Si scoprirà, quando gli animi saranno liberi dal risentimento e dal dolore per l’aggressione russa al popolo ucraino – anche qui seguendo le orme di una terribile storia che ritorna ciclicamente – che è di nuovo la questione della potenza tedesca a essere in gioco. Una questione insopportabile – con la potenza odierna della Cina – per gli Usa e il Regno Unito: Polonia, baltici e scandinavi sentono oggi risuonare le volontà di potenza mescolate con il terrore per i massacri perpetrati dai russi nella storia non solo recente. Uno scenario che non poteva che portare a una dislocazione dei sistemi di potenza con il riarmo in un’Europa non europea, ossia con un anglosferismo dominato dagli Usa. Così ponendo la Francia in una posizione subalterna quanto la Germania e richiamando all’alleanza fraterna il Regno Unito, Brexit o non Brexit.
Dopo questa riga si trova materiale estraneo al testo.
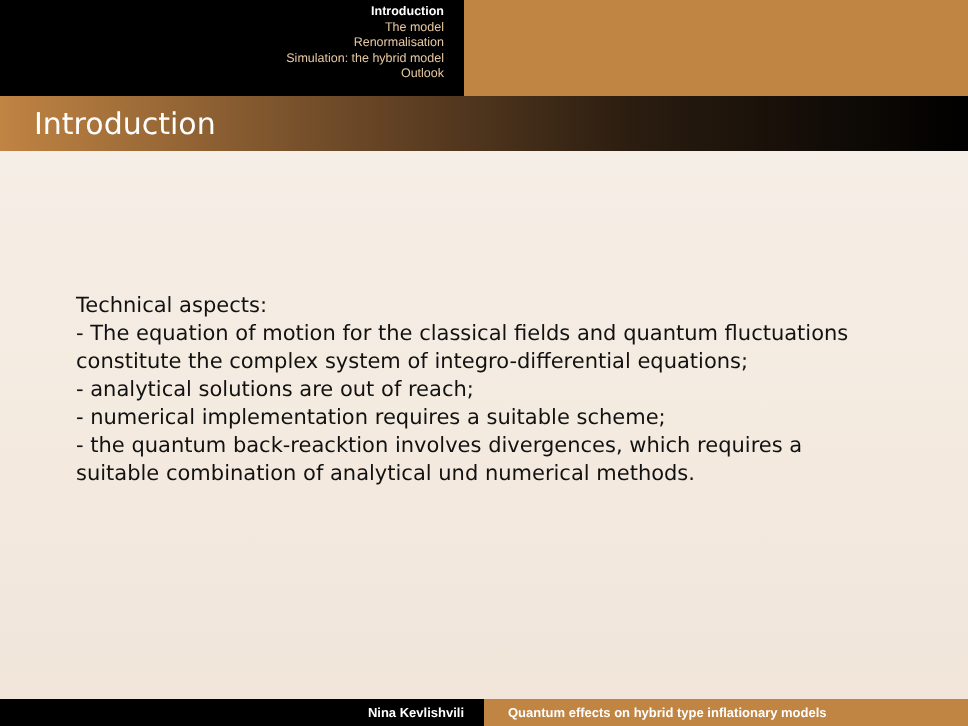Introduction
The model
Renormalisation
Simulation: the hybrid model
Outlook
Introduction
Technical aspects:
- The equation of motion for the classical fields and quantum fluctuations
constitute the complex system of integro-differential equations;
- analytical solutions are out of reach;
- numerical implementation requires a suitable scheme;
- the quantum back-reacktion involves divergences, which requires a
suitable combination of analytical und numerical methods.
Nina Kevlishvili Quantum effects on hybrid type inflationary models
Anche qui una rivelazione di quanto pericoloso e solo fanaticamente ideologico-neo vitalistico e ateistico sia il costrutto dell’Unione Europea. L’Italia si trova così a dover svolgere un ruolo che non può che essere attivo in questa dislocazione di poteri. La ragione non sta nelle pulsioni della politica, ma nel ruolo del Mediterraneo, nella storia e… nella geografia.

Odessa – la comunità italiana vi risiede con orgoglio da secoli – è la porta del Mediterraneo. E prima di arrivare sia a Suez che a Gibilterra il mare nostrum bisogna varcarlo. Lo sanno i russi, che scorrazzano oggi nelle acque limitrofe alle nostre italiche sponde. E sanno che l’Italia non possiede neppure un aereo antisommergibile, come sa benissimo l’ammiraglio Credendino, capo di stato maggiore della marina militare.

Ecco dunque che la nuova centralità dell’Italia va ben oltre il ruolo della premier Meloni. È un sistema che muta e che delinea un nuovo asse di potere che parte dal Baltico, passa per la Polonia e finisce nel Mediterraneo. E così stride con il dramma balcanico e riaccende bracieri mai spenti. È un fuoco che deve cominciare a diventare una brace, altrimenti non potrà mai spegnersi.

Per questo è necessario non farsi illusioni sulla Cina, il cui unico fine è porsi alla testa di un fronte mondiale che costituisce una sorta di non allineamento post Bandung con a capo India, Brasile e gran parte degli Stati africani e latinoamericani.

Prendere coscienza con realismo dello stato delle cose è il primo passo per costruire il cessate il fuoco.